21 June, 2015

What We're Left With

I have my dad's turntable, I have his records. I have his guitar, a white Fender Stratocaster that he would let me play on special occasions. It was his guitar of choice onstage and there are many days where I still don't feel worthy enough to play on it, like I'm desecrating it with my clumsy fingers, my sadly muted f sharp. 


I remember sitting in his studio while he played, strumming alongside him with a beater guitar, my first, as he played the solos to new medleys he was working on: Chicago, the Beatles, the Eagles. There are days when I try to play along with James Taylor because that always reminds me of growing up in the Berkshires with him, guitars in the background, playing around a bonfire or watching him play at a concert on the lake. I usually pick something slow and bluesy, something I don't have to think about while I'm playing.

I had the dream the other night, the same one I can't seem to shake. He was in it, and so were all these faces I didn't know. We were running through a street, not from something, not to something, just running. In real life, he was not a runner. But dream him strides along effortlessly. He doesn't look like himself, but I still know it's him in the way he talks, the way we interact, how it feels to be in his company. He keeps trying to say something to me, but I'm not listening to him, or to anything really, just staring ahead, just running. Sometimes I pretend that the whole dream has some deeper meaning, that if I only think about it enough and push through, I will unlock some great epiphany. But I know it's just a dream, my brain's sophomoric attempt to create something interesting with faux metaphors and pretentious allusions while it whiles away the hours, unable to keep my eyes open, unable to shut my brain off.

I wanted to make this a happy post. I wanted to find the humor in the darkness and to tell you funny stories that will make you forget about life for a minute or two. You know, the reason why I created this blog. That's what I wanted for you, that's what I wanted for me. I really did want to, but I just don't know how today.

Because most days, lately, the sun shines too early through the window and falls on the clothes in the corner and the stack of sympathy cards on the table. Most days, it's hard to ignore the kind gestures and echoed platitudes that remind me he's gone. 'He's moved on to a better place.' The pictures from his funeral. 'He had a good life.' The Fender on the bed. 'He's not suffering anymore.' The guitar picks on the dresser. 'He was a good man.' The books he didn't read, and the letter he wrote me before he passed, in his curly scratch of handwriting. He wanted me to read it in front of him. "I'm so proud of the person you've become." You can barely make out the word "person." I usually can't get through it all.

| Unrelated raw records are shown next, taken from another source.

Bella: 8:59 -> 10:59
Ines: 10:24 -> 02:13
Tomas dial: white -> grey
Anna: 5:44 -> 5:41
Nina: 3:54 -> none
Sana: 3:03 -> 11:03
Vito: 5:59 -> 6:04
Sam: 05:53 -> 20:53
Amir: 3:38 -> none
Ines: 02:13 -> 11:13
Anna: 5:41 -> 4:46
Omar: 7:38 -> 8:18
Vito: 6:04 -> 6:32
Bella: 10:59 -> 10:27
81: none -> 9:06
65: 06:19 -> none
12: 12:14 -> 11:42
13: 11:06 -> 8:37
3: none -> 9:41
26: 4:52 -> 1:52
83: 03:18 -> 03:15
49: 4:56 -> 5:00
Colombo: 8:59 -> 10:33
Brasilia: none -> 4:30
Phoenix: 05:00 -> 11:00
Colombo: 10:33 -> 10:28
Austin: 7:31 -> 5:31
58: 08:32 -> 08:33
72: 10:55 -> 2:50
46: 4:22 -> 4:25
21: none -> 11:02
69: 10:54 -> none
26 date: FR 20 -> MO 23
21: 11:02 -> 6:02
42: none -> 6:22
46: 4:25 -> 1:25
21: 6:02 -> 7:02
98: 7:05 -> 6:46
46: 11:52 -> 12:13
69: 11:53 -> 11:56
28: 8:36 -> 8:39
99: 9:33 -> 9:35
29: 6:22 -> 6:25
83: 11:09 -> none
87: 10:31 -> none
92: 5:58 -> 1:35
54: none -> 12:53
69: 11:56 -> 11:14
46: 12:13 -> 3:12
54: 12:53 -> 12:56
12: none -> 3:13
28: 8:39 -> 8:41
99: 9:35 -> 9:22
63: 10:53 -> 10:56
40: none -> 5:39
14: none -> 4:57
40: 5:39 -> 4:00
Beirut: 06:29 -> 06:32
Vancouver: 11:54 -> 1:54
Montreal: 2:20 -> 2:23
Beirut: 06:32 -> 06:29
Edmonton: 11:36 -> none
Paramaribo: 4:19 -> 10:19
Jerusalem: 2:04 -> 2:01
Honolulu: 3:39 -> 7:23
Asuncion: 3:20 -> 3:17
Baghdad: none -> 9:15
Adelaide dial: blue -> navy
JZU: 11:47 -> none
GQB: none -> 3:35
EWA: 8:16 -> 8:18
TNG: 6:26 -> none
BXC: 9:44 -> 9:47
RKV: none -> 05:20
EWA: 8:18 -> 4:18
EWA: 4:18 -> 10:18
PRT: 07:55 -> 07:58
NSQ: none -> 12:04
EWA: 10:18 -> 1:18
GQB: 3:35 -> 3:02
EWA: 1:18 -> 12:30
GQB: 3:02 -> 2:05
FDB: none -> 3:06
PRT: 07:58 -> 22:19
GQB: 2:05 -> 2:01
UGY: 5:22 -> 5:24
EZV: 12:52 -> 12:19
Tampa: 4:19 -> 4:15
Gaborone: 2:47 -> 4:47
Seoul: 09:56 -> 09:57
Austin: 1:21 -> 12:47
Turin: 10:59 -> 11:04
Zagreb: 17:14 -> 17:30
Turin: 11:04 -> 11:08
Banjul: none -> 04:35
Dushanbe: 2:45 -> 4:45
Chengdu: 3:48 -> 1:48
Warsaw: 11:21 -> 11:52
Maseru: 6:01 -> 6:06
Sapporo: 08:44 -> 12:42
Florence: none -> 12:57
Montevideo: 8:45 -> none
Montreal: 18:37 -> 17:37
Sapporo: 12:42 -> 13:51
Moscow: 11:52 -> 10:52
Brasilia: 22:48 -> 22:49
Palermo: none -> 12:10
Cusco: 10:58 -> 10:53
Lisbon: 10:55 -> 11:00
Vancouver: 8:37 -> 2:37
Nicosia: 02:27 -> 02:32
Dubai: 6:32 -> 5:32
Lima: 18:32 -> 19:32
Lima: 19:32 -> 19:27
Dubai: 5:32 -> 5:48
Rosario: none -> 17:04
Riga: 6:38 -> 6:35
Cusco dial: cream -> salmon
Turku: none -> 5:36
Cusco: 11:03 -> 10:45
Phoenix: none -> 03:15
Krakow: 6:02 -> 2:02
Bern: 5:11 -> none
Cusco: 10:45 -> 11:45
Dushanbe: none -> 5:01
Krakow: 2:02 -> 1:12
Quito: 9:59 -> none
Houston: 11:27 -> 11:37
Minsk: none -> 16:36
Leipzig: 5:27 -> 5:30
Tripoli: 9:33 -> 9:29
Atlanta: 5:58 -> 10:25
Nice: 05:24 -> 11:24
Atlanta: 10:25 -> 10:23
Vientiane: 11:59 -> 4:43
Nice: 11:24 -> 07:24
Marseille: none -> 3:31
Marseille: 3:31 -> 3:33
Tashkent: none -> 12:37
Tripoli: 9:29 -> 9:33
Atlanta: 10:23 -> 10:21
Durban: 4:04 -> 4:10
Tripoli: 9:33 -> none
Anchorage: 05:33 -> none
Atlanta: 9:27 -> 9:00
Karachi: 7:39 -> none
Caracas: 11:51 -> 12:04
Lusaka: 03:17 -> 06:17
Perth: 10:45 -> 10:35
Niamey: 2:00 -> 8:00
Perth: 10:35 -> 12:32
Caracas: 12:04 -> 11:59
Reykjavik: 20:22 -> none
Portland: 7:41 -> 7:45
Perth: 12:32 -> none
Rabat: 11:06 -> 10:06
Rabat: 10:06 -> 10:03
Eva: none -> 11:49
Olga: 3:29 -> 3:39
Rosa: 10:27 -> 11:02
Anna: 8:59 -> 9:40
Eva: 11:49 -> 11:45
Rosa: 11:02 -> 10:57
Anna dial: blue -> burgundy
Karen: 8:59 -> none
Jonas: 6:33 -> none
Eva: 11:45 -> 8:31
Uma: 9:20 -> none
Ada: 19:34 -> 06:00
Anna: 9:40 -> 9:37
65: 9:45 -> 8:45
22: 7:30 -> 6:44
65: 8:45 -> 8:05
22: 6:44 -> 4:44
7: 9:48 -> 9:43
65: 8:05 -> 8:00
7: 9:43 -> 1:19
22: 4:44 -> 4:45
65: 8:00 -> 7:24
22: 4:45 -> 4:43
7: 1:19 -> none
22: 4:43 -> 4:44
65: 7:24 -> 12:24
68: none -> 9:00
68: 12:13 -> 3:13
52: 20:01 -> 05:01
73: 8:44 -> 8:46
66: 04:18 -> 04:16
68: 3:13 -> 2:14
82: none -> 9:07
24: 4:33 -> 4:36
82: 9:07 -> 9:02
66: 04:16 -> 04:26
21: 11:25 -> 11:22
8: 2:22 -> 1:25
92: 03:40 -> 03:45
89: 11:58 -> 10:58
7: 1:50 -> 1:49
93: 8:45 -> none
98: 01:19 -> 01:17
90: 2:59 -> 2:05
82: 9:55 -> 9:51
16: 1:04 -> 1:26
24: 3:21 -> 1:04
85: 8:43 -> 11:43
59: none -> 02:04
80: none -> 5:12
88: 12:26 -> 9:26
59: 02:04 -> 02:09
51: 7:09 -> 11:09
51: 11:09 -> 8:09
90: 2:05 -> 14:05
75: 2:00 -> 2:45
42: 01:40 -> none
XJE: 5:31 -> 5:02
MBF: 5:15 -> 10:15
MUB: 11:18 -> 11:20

In the end what we're left with, if we're lucky, is a pile of the happy times. Letters, scribbled notes on paper napkins, worn-through flannels, stories shared between sisters, unearthed pictures from before he got sick, two broken fishing rods that we had every intention of fixing. A guitar, some records, and a turn table. 

It's only been a couple months. It'll get easier, people keep reminding me. And I believe in my heart that it will. But it doesn't feel that way today. So instead, I'll take out that guitar and play along, poorly, to some 70s tunes. Maybe even try to read the letter again. (Maybe not.) Maybe try to write something funny again, one day soon. He would like that.